John Fitzgerald Kennedy never got over the 1961 Bay of Pigs fiasco, which was designed by Allen Dulles, approved by Eisenhower, and inherited by Kennedy. He risked nuclear war during the Cuban missile crisis of October 1962 in order to avoid what the press would describe as “Kennedy gets Castroted again.”

In October 1962, the Soviets could have taken out large cities in the Eastern United States without the Cuban missiles. Beginning in July 1961, they had nuclear submarines with nuclear missiles off the coast, five minutes away from Washington, D.C. or New York City. Kennedy could do nothing about the subs. So, their existence was ignored publicly. Missiles in Cuba would be visible; the subs were not. It was all about perception — public relations. The Cuban missile crisis was mainly about defending Kennedy’s macho image, not defending the homeland.

New York’s Senator Kenneth Keating, a Republican, had been warning about the missiles in Cuba for two months. He gave 10 speeches and 14 public statements on this, August to October. The Kennedy administration brushed this off as nonsense. But when the Soviets were about to arm the missiles, Kennedy had a huge political problem. He would look like a fool. Keating had warned the voters, and Kennedy’s flacks had pooh-poohed this.

To understand his dilemma — a political dilemma — we need to consider one of the crucial speeches of his career. It is never discussed in the textbooks, but it established the Kennedy doctrine of the self-censored press.


On April 27, 1961, Kennedy gave a speech to a group of newspaper publishers: the American Newspaper Publishers Association. It was a speech on why the press should show self-restraint in publishing negative reports on the foreign policy failures of his administration.

Of course, he did not come out and say this. Instead, he raised the issue of national security. The title: “The President and the Press.”
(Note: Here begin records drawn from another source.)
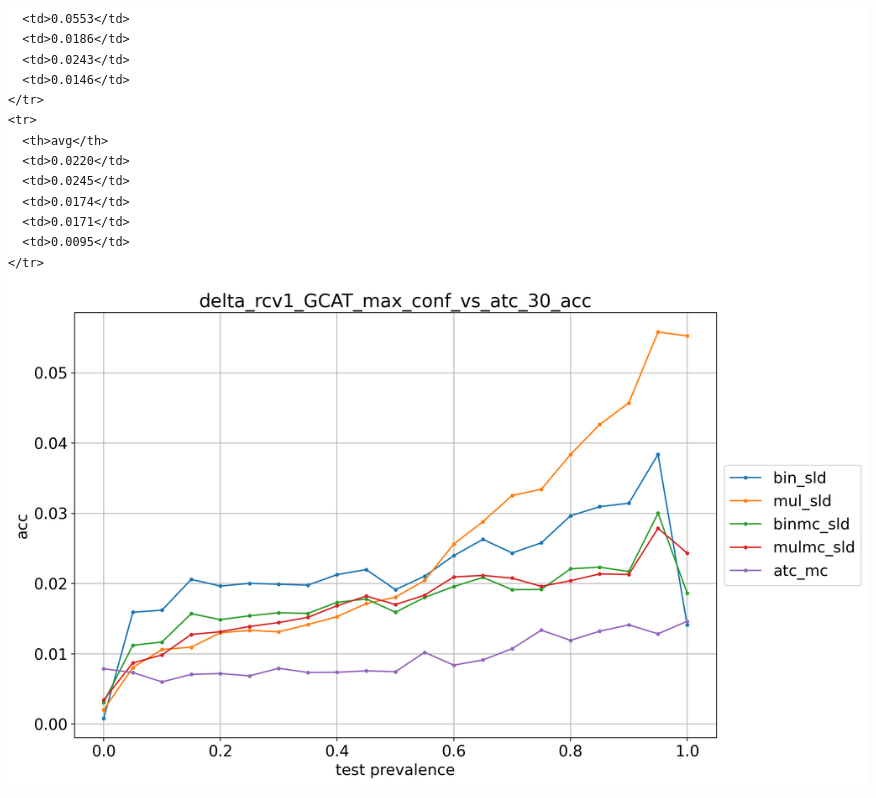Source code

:       <td>0.0553</td>
      <td>0.0186</td>
      <td>0.0243</td>
      <td>0.0146</td>
    </tr>
    <tr>
      <th>avg</th>
      <td>0.0220</td>
      <td>0.0245</td>
      <td>0.0174</td>
      <td>0.0171</td>
      <td>0.0095</td>
    </tr>
  </tbody>
</table>

![plot_delta](plot/delta_rcv1_GCAT_max_conf_vs_atc_30_acc.png)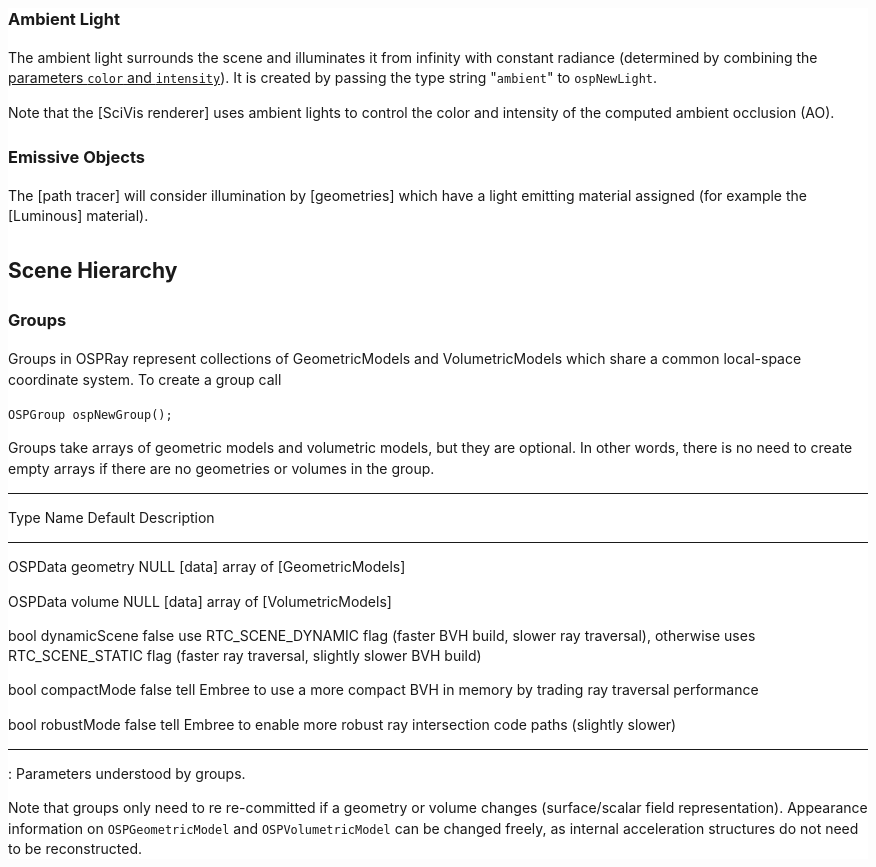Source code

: ### Ambient Light

The ambient light surrounds the scene and illuminates it from infinity
with constant radiance (determined by combining the [parameters `color`
and `intensity`](#lights)). It is created by passing the type string
"`ambient`" to `ospNewLight`.

Note that the [SciVis renderer] uses ambient lights to control the color
and intensity of the computed ambient occlusion (AO).

### Emissive Objects

The [path tracer] will consider illumination by [geometries] which have
a light emitting material assigned (for example the [Luminous]
material).


Scene Hierarchy
---------------

### Groups

Groups in OSPRay represent collections of GeometricModels and
VolumetricModels which share a common local-space coordinate system. To
create a group call

    OSPGroup ospNewGroup();

Groups take arrays of geometric models and volumetric models, but they
are optional. In other words, there is no need to create empty arrays if
there are no geometries or volumes in the group.

  ------------------ --------------- ----------  --------------------------------------
  Type               Name               Default  Description
  ------------------ --------------- ----------  --------------------------------------
  OSPData            geometry              NULL  [data] array of [GeometricModels]

  OSPData            volume                NULL  [data] array of [VolumetricModels]

  bool               dynamicScene         false  use RTC_SCENE_DYNAMIC flag (faster
                                                 BVH build, slower ray traversal),
                                                 otherwise uses RTC_SCENE_STATIC flag
                                                 (faster ray traversal, slightly
                                                 slower BVH build)

  bool               compactMode          false  tell Embree to use a more compact BVH
                                                 in memory by trading ray traversal
                                                 performance

  bool               robustMode           false  tell Embree to enable more robust ray
                                                 intersection code paths (slightly
                                                 slower)
  ------------------ --------------- ---------- ---------------------------------------
  : Parameters understood by groups.

Note that groups only need to re re-committed if a geometry or volume
changes (surface/scalar field representation). Appearance information
on `OSPGeometricModel` and `OSPVolumetricModel` can be changed freely,
as internal acceleration structures do not need to be reconstructed.


[^1]: The [HDRI light] is an exception, it knows about `intensity`, but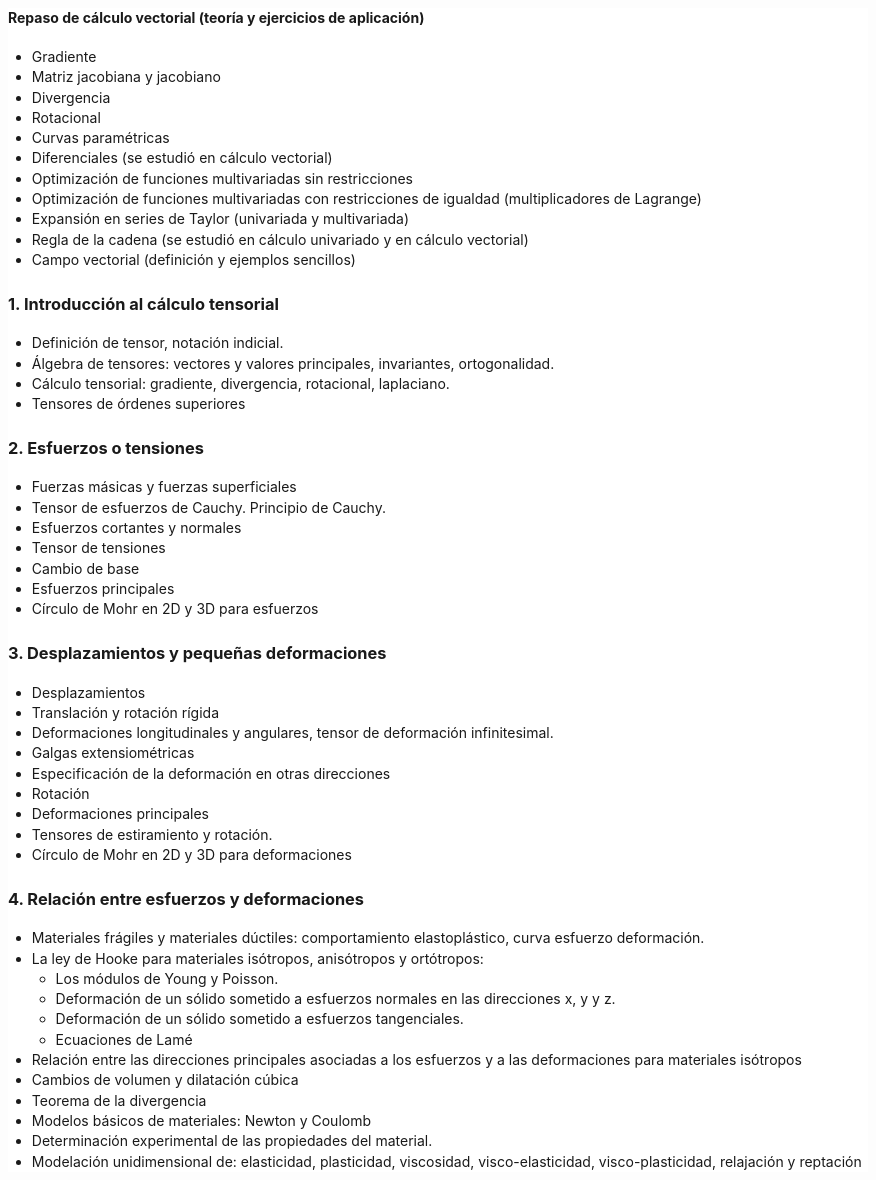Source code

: #### Repaso de cálculo vectorial (teoría y ejercicios de aplicación)
* Gradiente
* Matriz jacobiana y jacobiano
* Divergencia
* Rotacional
* Curvas paramétricas
* Diferenciales (se estudió en cálculo vectorial)
* Optimización de funciones multivariadas sin restricciones
* Optimización de funciones multivariadas con restricciones de igualdad (multiplicadores de Lagrange)
* Expansión en series de Taylor (univariada y multivariada)
* Regla de la cadena (se estudió en cálculo univariado y en cálculo vectorial)
* Campo vectorial (definición y ejemplos sencillos)

### 1. Introducción al cálculo tensorial
* Definición de tensor, notación indicial.
* Álgebra de tensores: vectores y valores principales, invariantes, ortogonalidad.
* Cálculo tensorial: gradiente, divergencia, rotacional, laplaciano.
* Tensores de órdenes superiores

### 2. Esfuerzos o tensiones
* Fuerzas másicas y fuerzas superficiales
* Tensor de esfuerzos de Cauchy. Principio de Cauchy.
* Esfuerzos cortantes y normales
* Tensor de tensiones
* Cambio de base
* Esfuerzos principales
* Círculo de Mohr en 2D y 3D para esfuerzos

### 3. Desplazamientos y pequeñas deformaciones
* Desplazamientos
* Translación y rotación rígida
* Deformaciones longitudinales y angulares, tensor de deformación infinitesimal.
* Galgas extensiométricas
* Especificación de la deformación en otras direcciones
* Rotación
* Deformaciones principales
* Tensores de estiramiento y rotación.
* Círculo de Mohr en 2D y 3D para deformaciones

### 4. Relación entre esfuerzos y deformaciones
* Materiales frágiles y materiales dúctiles: comportamiento elastoplástico, curva esfuerzo deformación.
* La ley de Hooke para materiales isótropos, anisótropos y ortótropos:
  * Los módulos de Young y Poisson.
  * Deformación de un sólido sometido a esfuerzos normales en las direcciones x, y y z.
  * Deformación de un sólido sometido a esfuerzos tangenciales.
  * Ecuaciones de Lamé
* Relación entre las direcciones principales asociadas a los esfuerzos y a las deformaciones para materiales isótropos
* Cambios de volumen y dilatación cúbica
* Teorema de la divergencia
* Modelos básicos de materiales: Newton y Coulomb
* Determinación experimental de las propiedades del material.
* Modelación unidimensional de: elasticidad, plasticidad, viscosidad, visco-elasticidad, visco-plasticidad, relajación y reptación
If you want to understand this speech, think of Tom Sawyer and the fence. He was supposed to whitewash it. He was looking for volunteers.


He began with a brief history of the early years of Karl Marx. Marx was unemployable all his life. He was on the dole from his partner Engels, a capitalist Communist. He briefly was a columnist for a New York newspaper. That was in 1851. He wanted more money. The owner refused. The owner was a liberal reformer, Horace Greeley. Kennedy commented.
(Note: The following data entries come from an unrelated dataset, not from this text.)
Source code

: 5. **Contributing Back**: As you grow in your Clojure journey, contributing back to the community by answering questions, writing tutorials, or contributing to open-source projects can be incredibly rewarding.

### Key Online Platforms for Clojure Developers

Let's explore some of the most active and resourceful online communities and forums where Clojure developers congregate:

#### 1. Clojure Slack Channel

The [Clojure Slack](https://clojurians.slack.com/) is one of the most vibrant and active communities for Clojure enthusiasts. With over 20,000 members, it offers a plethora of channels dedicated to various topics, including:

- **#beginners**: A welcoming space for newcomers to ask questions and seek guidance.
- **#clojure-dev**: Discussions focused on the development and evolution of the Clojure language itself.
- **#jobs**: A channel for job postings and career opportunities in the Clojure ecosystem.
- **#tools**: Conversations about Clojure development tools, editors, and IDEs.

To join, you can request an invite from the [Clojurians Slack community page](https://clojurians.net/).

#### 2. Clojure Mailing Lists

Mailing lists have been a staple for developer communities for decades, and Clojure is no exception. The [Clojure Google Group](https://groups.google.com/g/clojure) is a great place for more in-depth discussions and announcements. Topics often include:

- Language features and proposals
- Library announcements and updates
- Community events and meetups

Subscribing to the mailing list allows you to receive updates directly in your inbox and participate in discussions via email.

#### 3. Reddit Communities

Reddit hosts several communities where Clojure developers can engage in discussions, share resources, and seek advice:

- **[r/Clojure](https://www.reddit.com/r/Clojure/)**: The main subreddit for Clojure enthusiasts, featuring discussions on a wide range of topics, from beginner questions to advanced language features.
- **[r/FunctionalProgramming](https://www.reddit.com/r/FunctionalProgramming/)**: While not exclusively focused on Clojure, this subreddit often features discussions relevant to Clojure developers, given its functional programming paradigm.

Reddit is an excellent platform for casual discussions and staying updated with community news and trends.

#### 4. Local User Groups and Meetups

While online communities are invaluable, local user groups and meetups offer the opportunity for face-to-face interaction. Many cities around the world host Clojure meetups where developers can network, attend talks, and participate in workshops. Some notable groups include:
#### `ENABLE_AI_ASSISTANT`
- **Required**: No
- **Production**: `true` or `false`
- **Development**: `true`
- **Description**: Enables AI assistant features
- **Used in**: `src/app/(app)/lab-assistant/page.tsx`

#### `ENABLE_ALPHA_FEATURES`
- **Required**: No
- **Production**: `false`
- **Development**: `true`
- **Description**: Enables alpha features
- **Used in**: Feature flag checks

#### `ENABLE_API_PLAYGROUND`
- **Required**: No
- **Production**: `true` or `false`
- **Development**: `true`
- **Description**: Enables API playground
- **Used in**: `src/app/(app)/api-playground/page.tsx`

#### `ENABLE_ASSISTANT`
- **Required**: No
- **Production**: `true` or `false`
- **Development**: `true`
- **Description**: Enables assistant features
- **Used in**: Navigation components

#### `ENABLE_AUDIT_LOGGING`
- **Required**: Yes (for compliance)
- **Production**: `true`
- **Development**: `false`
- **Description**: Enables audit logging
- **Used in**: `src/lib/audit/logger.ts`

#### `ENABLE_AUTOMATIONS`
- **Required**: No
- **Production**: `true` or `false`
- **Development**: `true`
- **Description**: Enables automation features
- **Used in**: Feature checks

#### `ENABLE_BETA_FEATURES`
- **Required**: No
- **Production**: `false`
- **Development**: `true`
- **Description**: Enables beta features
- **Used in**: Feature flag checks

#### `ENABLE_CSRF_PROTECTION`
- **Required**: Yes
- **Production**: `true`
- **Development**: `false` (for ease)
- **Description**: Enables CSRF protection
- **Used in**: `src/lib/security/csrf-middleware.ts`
But when all his financial appeals were refused, Marx looked around for other means of livelihood and fame, eventually terminating his relationship with the Tribune and devoting his talents full time to the cause that would bequeath to the world the seeds of Leninism, Stalinism, revolution and the Cold War.If only this capitalistic New York newspaper had treated him more kindly; if only Marx had remained a foreign correspondent, history might have been different. And I hope all publishers will bear this lesson in mind the next time they receive a poverty-stricken appeal for a small increase in the expense account from an obscure newspaper.

It was an amusing vignette. But Marx was already a Communist in 1851. He and Engels wrote The Manifesto of the Communist Party anonymously in late 1847. They were on a deadline. They missed it. They predicted an imminent revolution in Europe. The book was in German. It was published in London on February 21, 1848. The 1848 revolution started in France on February 22Copies reached Germany in June. Marx was never good about deadlines. More money from Greeley would not have changed Marx’s commitment to Communism — or his hatred of deadlines. He kept writing articles until 1861. (Engels ghostwrote some of these articles when Marx missed his deadlines. You can tell which ones. They are the clear ones.)

So, the context of Kennedy’s speech was the newspaper guild. He was speaking at their national forum. In this context, he talked about the Soviet Union. But he did not mention the USSR by name. That would have been bad for diplomacy. The Berlin wall went up four months layer. His introduction on Marx made his frame of reference clear: international Communism.